Most of the language around AI and creativity right now treats the machine as a tool — something a human directs, prompts, or corrects. Sougwen Chung, a Chinese-Canadian artist and researcher, has spent close to a decade arguing for a different word: collaboration, chosen specifically because it implies mutual exchange and what she calls “relational risk” — something neither party fully controls.
Watch: Sougwen Chung — Why I Draw With Robots (TED) (YouTube)
The work behind the argument
Chung’s primary body of work, the D.O.U.G. (Drawing Operations Unit: Generation) series, spans multiple generations of a bespoke drawing system she works alongside rather than through. The series has been presented at the Victoria and Albert Museum — where a piece entered the museum’s permanent collection — the National Art Center in Tokyo, and the World Economic Forum in Davos. Her newest piece, Recursion 3, is a 10-meter scroll built from her own brainwave data, being completed live at Art Basel Hong Kong’s Zero 10 sector this year.
Why “I’ve had to become machine-readable” is the actual thesis
Chung has described the core tension of her practice bluntly: to collaborate with these systems, she’s had to make her own creative process legible to a machine — translating gesture, intention, and style into something a system can respond to. She frames this as an existential tension core to contemporary life generally, not just her own studio practice: the machine doesn’t just extend what she can do, it reflects her own choices and biases back at her, which is a very different relationship than treating a generative model as a faster paintbrush.
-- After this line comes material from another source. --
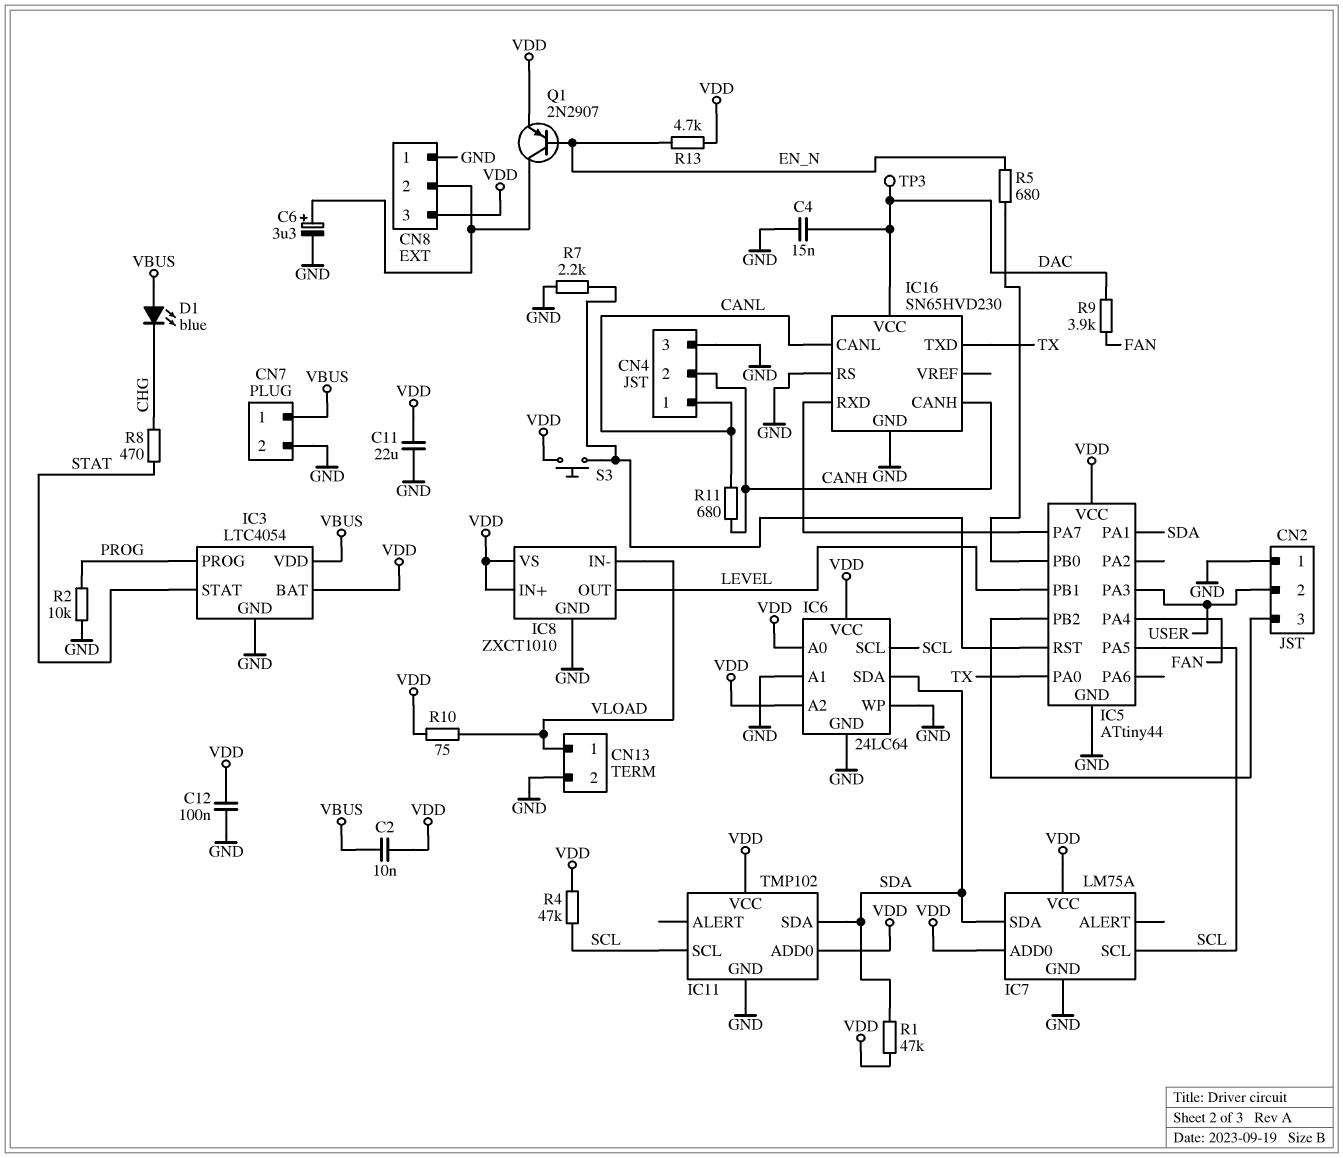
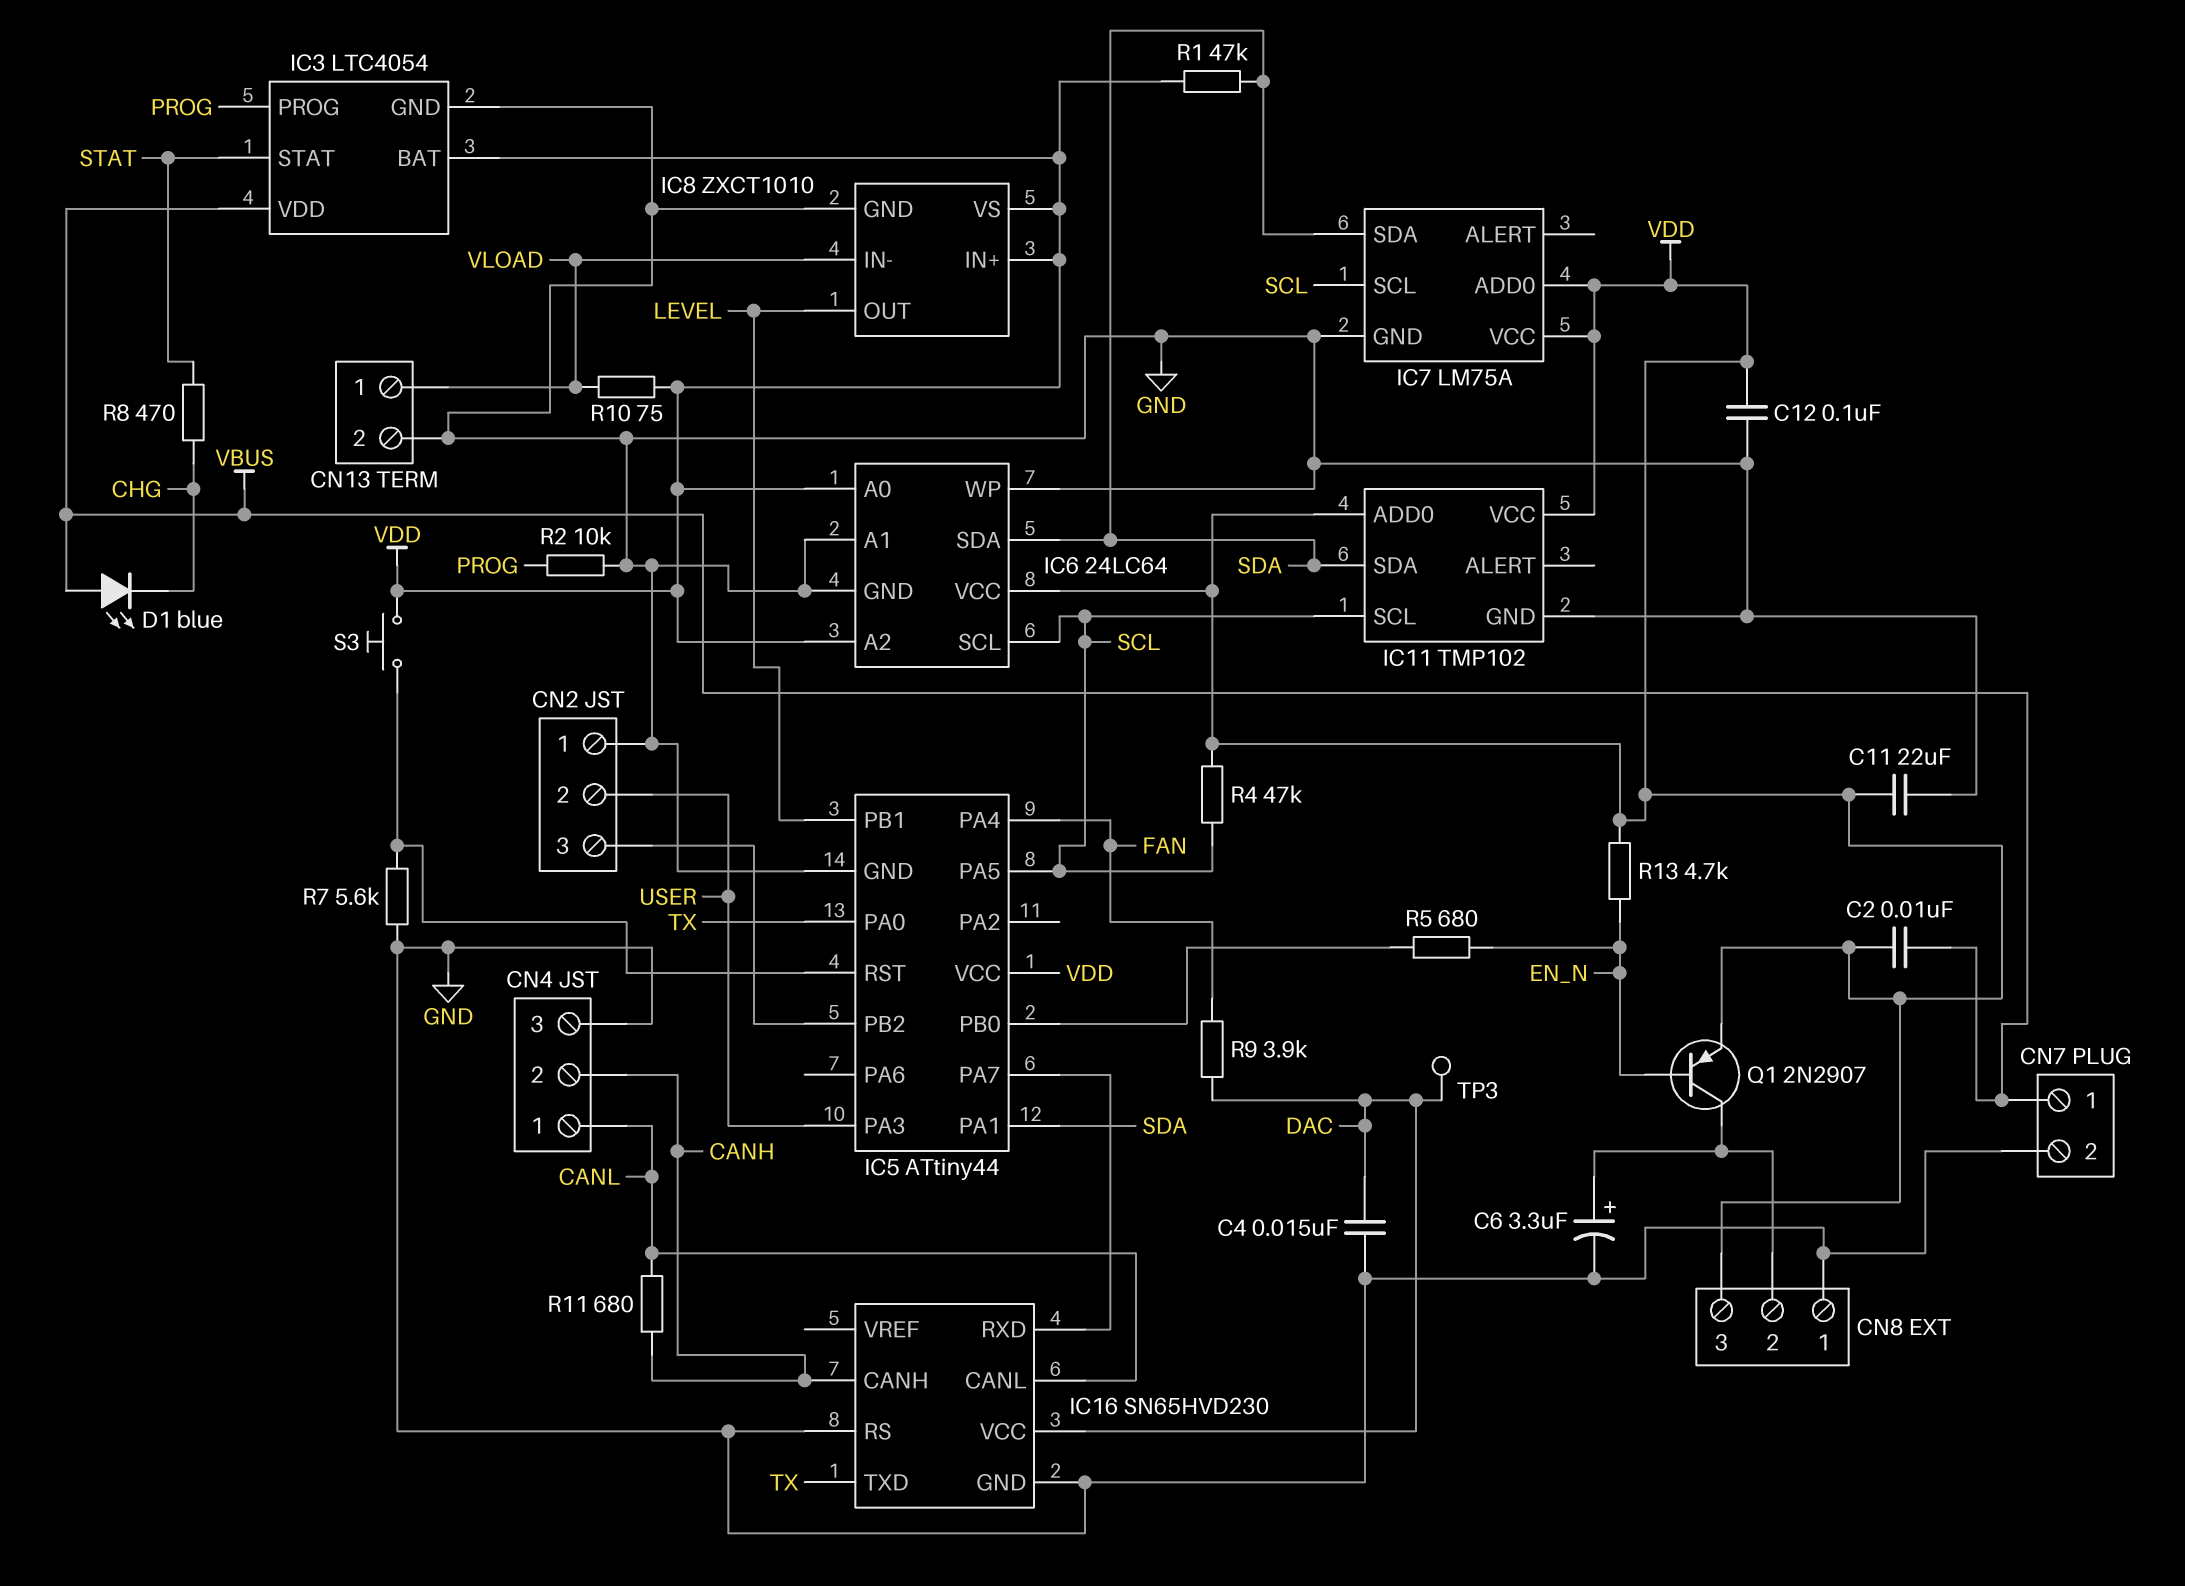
R7: 2.2k (GND, IC5/RST) -> 5.6k (GND, IC5/RST)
Why this framing matters right now
As generative AI tools get folded into nearly every creative discipline this year — video editing, music production, 3D modeling, shader authoring — most of the marketing language around them defaults to “assistant” or “co-pilot,” framing that quietly implies the human stays fully in control and the machine simply executes. Chung’s decade-long insistence on “collaboration” and “relational risk” is a useful corrective to have in mind: her work argues that the more interesting and more honest version of human-machine creative work involves the machine genuinely changing what gets made, not just accelerating a plan the human already had.